The definition of rape has evolved over the past 30 years, largely in response to statutory rape reforms. Federal and state governments currently use definitions of rape that capture different types and contexts of sexual victimization. Most jurisdictions define rape as nonconsensual completed or attempted intercourse involving vaginal or anal penetration by a penis, hands, fingers, or foreign object or oral penetration by a penis with the use of force or threat of force or when the victim is unable to provide consent due to age, intoxication, or other factor. Many states have also established statutes criminalizing other physical and verbal sexual acts. The term sexual assault often refers to the entire continuum of criminal sexual behaviors, including completed or attempted unwanted sexual contact that may or may not include force, such as intentional grabbing or touching of the genitalia, anus, groin, breast, inner thigh, or buttocks. Noncontact acts, including voyeurism and verbal and behavioral sexual harassment, are also typically defined as sexual assault.
Although the anti-rape movement has improved the responsiveness of legal, health, and social service systems, rape remains a major public health problem in the United States. Rapes continue to be committed, often resulting in physical and psychological consequences for survivors. There is also a high economic toll from rape. In 2003, economic loss due to rape and sexual assault was $42 billion. Female survivors carry the burden of most of these consequences.

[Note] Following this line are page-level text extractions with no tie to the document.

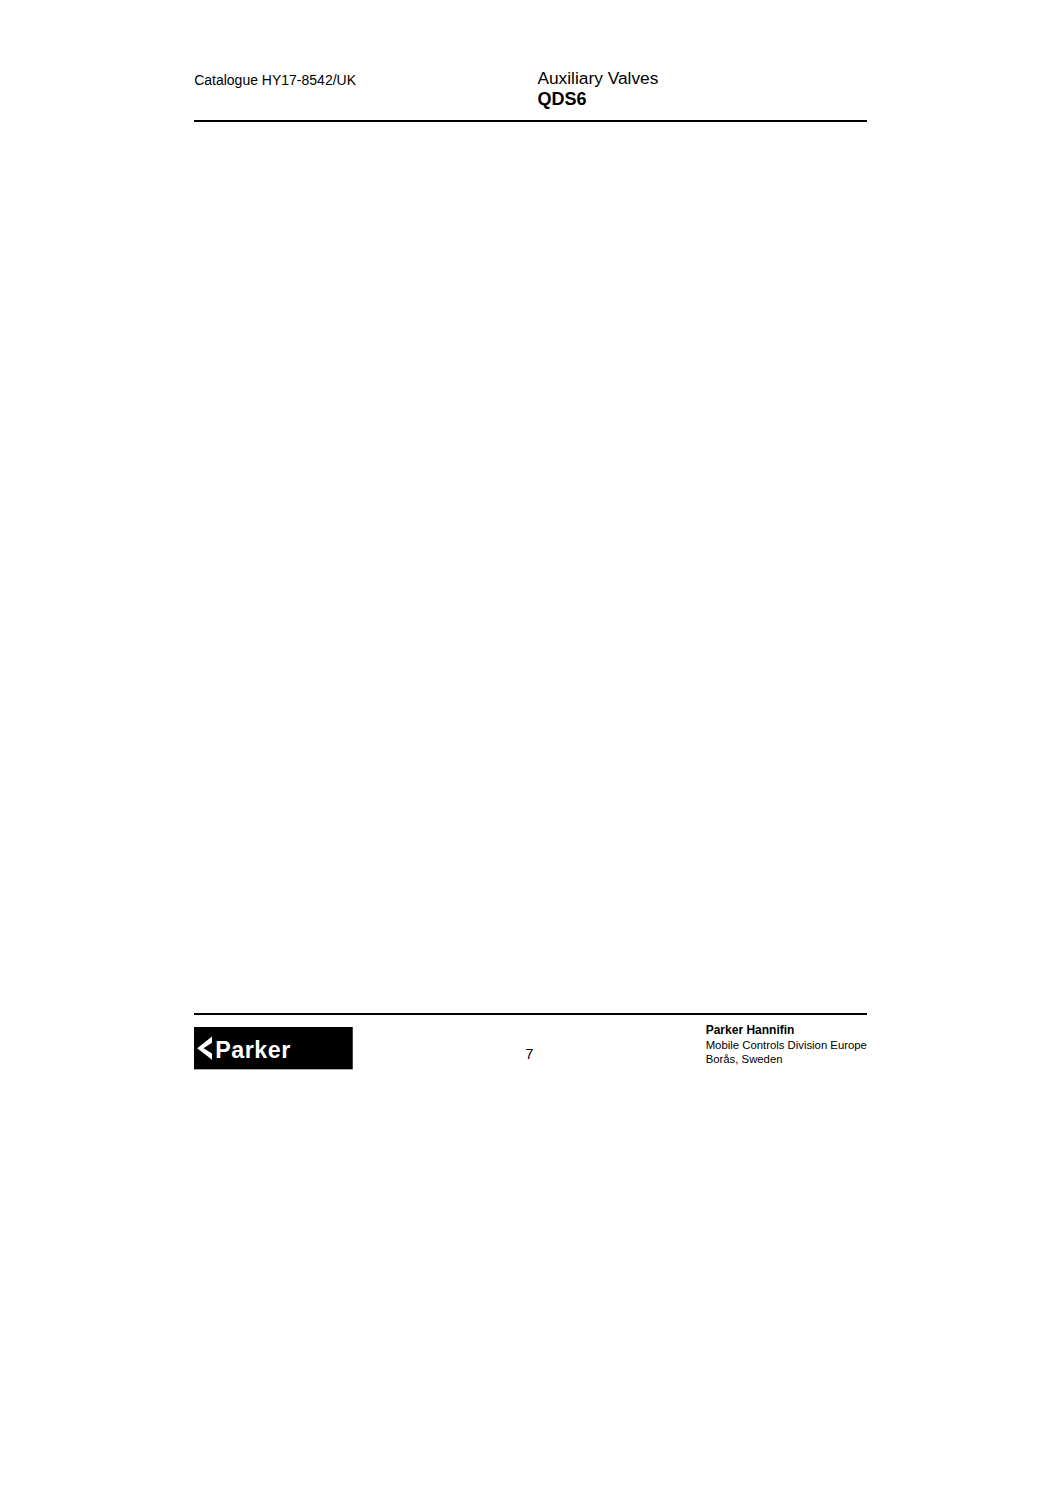Catalogue HY17-8542/UK
Auxiliary Valves
QDS6
Parker
7
Parker Hannifin
Mobile Controls Division Europe
Borås, Sweden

Rape is a form of gender-based violence due to the disproportionate number of assaults against women. Women are about 10 times more likely to be raped in adulthood compared to men. From 1992 to 2000, 89% of all completed and attempted sexual assaults were committed against females. Most perpetrators of rape are male and many are current or former intimate partners of the survivors.
The National Violence Against Women Survey found that 18% of women reported experiencing a completed or attempted rape during their lifetime compared to 3% of men. Lifetime rates of rape among adult women range from 2% to 97%. The majority of estimates converge around 15%. The variability in prevalence rates is influenced by different sample characteristics and research methodologies used across studies. Higher estimates have been reported among some populations of women, including those who are surveyed in health care settings and on college campuses and military bases. The use of behaviorally specific questions (e.g., using force or threatening harm) is associated with higher reporting rates compared to questions that rely on jargon, such as rape and sexual assault about which even researchers disagree. The use of such terms contributes to underreporting among women who do not label their experiences as rape due to the lack of force, familiarity with the perpetrator, or impairment by alcohol or drugs. Prevalence rates based on crime report surveys also underestimate the size of the problem. Approximately 5% to 36% of rape survivors appeal to the criminal justice system for assistance. Common barriers to reporting include fears of being blamed for the assault and expectations of receiving little or no help.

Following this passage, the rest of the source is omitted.